Sunday, December 1, 2013

How does modern portfolio management work?

Decide on Strategic Asset Allocation (Benchmark/SAA)
Investment Committee (IC) defines an Asset Allocation for the various Risk Profiles the bank wants to offer their clients. Risk in this sense means, the maximal possible loss. Usually a bank offers at least 15 risk profiles, from bonds only to stocks only (eg. Fixed Income, Yield, Balanced, Growth, Equity in the common reference currencies USD, EUR, CHF). These asset allocations consist of various Asset Classes. The common asset classes are Equity, Bonds, Cash. Since around the year 2000 the asset class alternative investments and a bid later commodities became more popular. This asset allocation is optimized (Diversification) in order to achieve the maximal return with the risk taken. The strategic asset allocation remains unchanged over years. Changes happen when due to longterm market outlook a new asset class is seen to be favorable as for example the asset class “alternative investments”.

Decide on Tactical Asset Allocation (TAA)
Investment Committee reviews the current tactical asset allocation usually several times per month and decides if an adjustment is needed. A change happens several times per year. The bet is taken against the strategic asset allocation. That means because of the current market outlook the Investment Committee meight underweight or overweight TAA against SAA in order to achieve a higher return. Since the tactical/strategic asset allocation (usually) is static, but the asset asset allocations of client portfolios change because of market movementsa decision is needed, when to rebalance back to the static asset allocation. Depending on the banks organization this is made in the Investment Committee or by the portfolio management unit itself.

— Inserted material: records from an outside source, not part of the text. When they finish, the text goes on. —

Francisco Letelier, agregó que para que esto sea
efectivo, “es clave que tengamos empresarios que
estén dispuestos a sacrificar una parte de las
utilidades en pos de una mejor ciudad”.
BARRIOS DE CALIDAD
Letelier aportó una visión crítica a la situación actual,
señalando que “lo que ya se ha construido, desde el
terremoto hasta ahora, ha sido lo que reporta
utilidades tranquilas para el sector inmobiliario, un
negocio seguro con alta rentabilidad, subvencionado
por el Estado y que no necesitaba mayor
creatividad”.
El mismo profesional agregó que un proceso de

Within the limitation of the tactical asset allocation specialists from the portfolio management unit decide, which investment products to by or sell. Adjustments are made when the TAA changes, but changes are also made when market conditions and company outlook favor a switch from one instrument into an other. An example: IC decides to overweight stocks US against strategic asset allocation. Tactical asset allocation is increased from 20% to 26%. As as result the PM specialist for US stocks needs to find two US stock investments for 3% each.